あのスラッシュはまやかしだった

  小さいころに通っていた公文の教室で学習図鑑『日本の歴史』と出会ってから私は日本史オタクになった。

 「どんな時代が好き?」と訊かれると小さい私は決まって「戦国時代」と答えていた。多分、父が借りてきてくれた日本史のビデオが「徳川家康」だったからだと思う。

 歴史オタクは自分の好きな国や時代以外のことはあまり知らない場合が多い。

戦国時代オタクだった私もそうだった。

 ある日、久しぶりに『日本の歴史』の年表を観ていると1945年以前と以降でスラッシュがあることに気づいた。

 父に訳を尋ねてみると「日本が戦争に負けて、新しい国になったから。」と答えてくれた。

 小学校6年生になるとそのスラッシュに再会した。

日本史の授業を受けていた私はちょうど、1945年のことについて教わっていたのだ。

担任の先生は1945年に「日本は戦争に負けて、民主的な新しい国になった。」と教えてくれた。

 大人になった私は新潟県阿賀野川に行くようになった。そのとき、ある水力発電所へ案内してもらった。

 いまでも現役で稼働しているという大きなダムは、戦前に作られたもので、当時としては日本で最大の規模だったそうだ。

 そこへ案内してくれた人は私にこんなことを話してくれた。

 

 「金ちゃん、このダムは朝鮮半島からたくさんの人がやってきて、作ったものなんだよ。」

 

 その話を聴いたとき、妙な冷気を感じだ。それは地元で有名なある遺跡で感じた冷たさと同じだった。

 私の地元には吉見百穴という古墳時代に作られた横穴墓群がある。そこにひときわ大きい横穴があった。その穴は戦時中に地下の軍需工場として、3000人ぐらいの朝鮮人労働者が掘ったものだという。

 そのいわれを聴いて、穴のなかに入ってみるとどこからともなく冷気を感じて、寒さに耐えきれなくなり、すぐに外へ出た。

 あれは横穴特有の冷たい風たと思っていたが、阿賀野川のほとりで再会して、ただの風ではないことに気づいた。

 あの時代、日本にやってきた大半の朝鮮人たちは読み書きのできないものを言えぬ「安価な労働力」だった。そんな「労働力」は単純労働をしながら日本で生きつづけ、戦争が終わって、自らを「在日朝鮮人」と名乗るようになったが、故郷に2つの国ができたので、やがて「在日韓国・朝鮮人」と呼ばれるようになった。

 いまではそんなひとたちの5代目の子孫が生まれていて、路上に出てみれば日本語しか分からないのに「祖国へ帰れ!」と罵倒される。

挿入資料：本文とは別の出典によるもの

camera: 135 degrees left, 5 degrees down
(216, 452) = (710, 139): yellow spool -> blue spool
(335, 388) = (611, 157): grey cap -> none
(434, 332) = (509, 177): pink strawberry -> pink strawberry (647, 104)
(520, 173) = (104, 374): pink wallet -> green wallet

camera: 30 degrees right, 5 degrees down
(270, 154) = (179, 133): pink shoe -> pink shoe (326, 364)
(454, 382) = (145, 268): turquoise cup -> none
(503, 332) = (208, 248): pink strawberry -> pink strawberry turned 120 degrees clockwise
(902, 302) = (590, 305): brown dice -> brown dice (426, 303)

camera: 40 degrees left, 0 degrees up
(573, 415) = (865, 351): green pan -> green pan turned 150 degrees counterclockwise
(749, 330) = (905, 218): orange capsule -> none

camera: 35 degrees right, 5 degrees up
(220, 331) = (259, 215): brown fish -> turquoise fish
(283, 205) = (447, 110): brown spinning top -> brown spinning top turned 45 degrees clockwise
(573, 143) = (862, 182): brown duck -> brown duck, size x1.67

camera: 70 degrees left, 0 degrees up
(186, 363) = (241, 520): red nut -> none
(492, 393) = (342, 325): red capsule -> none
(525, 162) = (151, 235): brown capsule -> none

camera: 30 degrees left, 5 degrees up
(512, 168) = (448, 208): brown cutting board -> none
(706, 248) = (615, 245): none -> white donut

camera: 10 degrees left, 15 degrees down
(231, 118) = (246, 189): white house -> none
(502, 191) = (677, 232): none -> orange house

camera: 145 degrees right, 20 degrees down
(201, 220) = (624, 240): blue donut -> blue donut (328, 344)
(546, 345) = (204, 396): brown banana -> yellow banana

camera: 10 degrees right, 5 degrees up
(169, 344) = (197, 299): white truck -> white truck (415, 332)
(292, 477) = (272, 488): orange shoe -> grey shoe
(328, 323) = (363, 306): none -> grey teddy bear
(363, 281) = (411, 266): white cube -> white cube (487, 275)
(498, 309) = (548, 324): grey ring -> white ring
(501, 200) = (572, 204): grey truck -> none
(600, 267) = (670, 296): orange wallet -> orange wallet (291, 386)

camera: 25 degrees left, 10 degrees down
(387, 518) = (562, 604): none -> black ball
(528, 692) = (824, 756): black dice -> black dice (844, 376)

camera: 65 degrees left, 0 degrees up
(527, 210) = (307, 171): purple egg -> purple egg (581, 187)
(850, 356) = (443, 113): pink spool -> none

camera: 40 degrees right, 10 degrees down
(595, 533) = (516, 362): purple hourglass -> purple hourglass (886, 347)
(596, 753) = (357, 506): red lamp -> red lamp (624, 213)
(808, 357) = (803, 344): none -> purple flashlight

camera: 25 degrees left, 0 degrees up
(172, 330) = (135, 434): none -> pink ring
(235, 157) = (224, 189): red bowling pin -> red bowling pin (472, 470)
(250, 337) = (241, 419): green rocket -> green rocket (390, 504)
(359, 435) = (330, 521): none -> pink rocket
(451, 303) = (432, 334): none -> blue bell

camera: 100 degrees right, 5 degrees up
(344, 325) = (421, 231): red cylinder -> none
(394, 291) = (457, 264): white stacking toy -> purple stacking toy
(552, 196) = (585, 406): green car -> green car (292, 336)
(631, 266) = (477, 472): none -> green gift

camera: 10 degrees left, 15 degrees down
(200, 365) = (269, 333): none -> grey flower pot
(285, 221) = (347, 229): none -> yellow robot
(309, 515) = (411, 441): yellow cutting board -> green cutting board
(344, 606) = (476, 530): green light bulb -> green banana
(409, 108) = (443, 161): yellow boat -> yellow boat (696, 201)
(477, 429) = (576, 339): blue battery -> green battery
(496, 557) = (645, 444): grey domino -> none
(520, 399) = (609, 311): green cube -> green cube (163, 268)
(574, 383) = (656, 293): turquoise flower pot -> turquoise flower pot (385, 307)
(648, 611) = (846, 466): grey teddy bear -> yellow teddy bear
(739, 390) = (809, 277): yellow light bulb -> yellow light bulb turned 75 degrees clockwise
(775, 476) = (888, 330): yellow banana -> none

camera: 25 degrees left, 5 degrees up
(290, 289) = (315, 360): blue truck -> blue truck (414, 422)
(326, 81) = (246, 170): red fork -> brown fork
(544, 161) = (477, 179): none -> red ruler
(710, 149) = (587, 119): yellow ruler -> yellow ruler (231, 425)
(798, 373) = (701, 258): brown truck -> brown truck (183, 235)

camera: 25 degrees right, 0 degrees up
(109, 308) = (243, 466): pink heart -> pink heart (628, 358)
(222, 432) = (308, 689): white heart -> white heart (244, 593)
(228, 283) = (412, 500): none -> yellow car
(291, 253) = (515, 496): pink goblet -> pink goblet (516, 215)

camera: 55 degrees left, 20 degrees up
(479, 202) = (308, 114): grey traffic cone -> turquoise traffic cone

 「日本にも移民がやってきた。」と語るひとたちを横目に、「昔からこの国には「安価な労働力」だった移民がいたんだよな。」と「安価な労働力」の子孫である私がひとりごちる。

そのひとりごとは真新しい「移民」ということばでかき消されてしまう。

まるで、そんなことは今までの日本ではなかったと言いたいように。

 入管法改正案が衆議院を通過したとき、「移民たちを「安価な労働力」としてしか考えず、そんな存在をなかったし、都合が悪くなれば罵倒することをまた繰り返すのか。」と天を仰いだ。

 この国へ希望を持ってやってきた外国人たちに「君たちは安価な労働力だ。」と私は言いたくない。

 1945年のスラッシュと「在日韓国・朝鮮人」の中黒は戦争に負けて、民主的な新しい国になったこととと冷戦で故郷に2つの国ができてしまったことの2つの現在を現わしていると思っていた。

 だが、あの改正案が強行採決で通ってしまったことを知って、外国人をただの「安価な労働力」としてしか見なさない「美しい日本の伝統」のまえにあのスラッシュはまやかしであったと感じた。

 あのとき、私が学んだ「戦前」と「戦後」とはいったいなんだったのだろうか。